We took the boy to Chile when he was almost two. He was a platinum blonde kid whose looks got us more and more attention the further we travelled from Santiago. In one beach town about seven hours north of the capital, every restaurant we went into seated us in a front window. Places that my husband and I might have been nervous to go into--you know that uncertain feeling at the threshold of a new place, where you wonder if it even is a restaurant? No problem when there's a baby around.
I just returned from my twentieth college reunion. I brought my four year old. It didn't make sense to many, but it made perfect sense to me; I've since found out that the proper term for her in this case is 'distance regulator'--a chapter heading in books about intimacy (and how people avoid it, I'm guessing, though I haven't peeked).

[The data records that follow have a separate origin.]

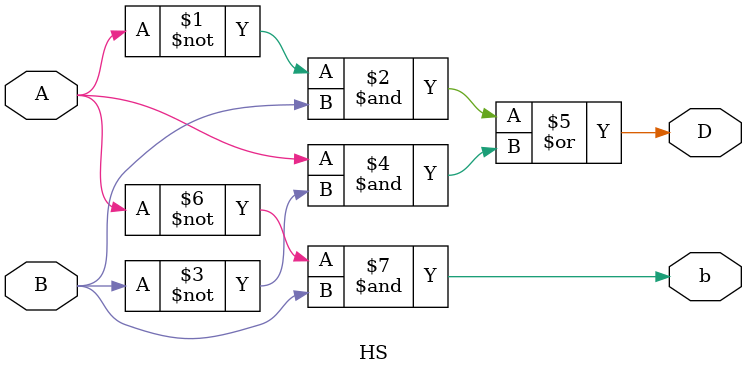
<source format=v>
`timescale 1ns / 1ps

module HS (A, B, D, b);
    input A, B;
    output D, b;

    assign D = ((~A)&B)|(A&(~B));
    assign b = (~A)&B;
    
endmodule

</source>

It was a perfect weekend, the perfect amount of being with old friends, and the perfect amount of being interrupted--oh, excuse me for a minute, I need to make sure she finds the dessert table--as well. There were extras on hand to help out with her, but it was always ultra-convenient to have her in the periphery.
Maybe someday I'll quit. Oh wait, I mean, maybe someday my children will grow up and move away and I'll be forced to find my way back to being comfortable without them. Or maybe I'll move on to some other kind of 'distance regulator.' I have a hunch that a blackberry might do the trick.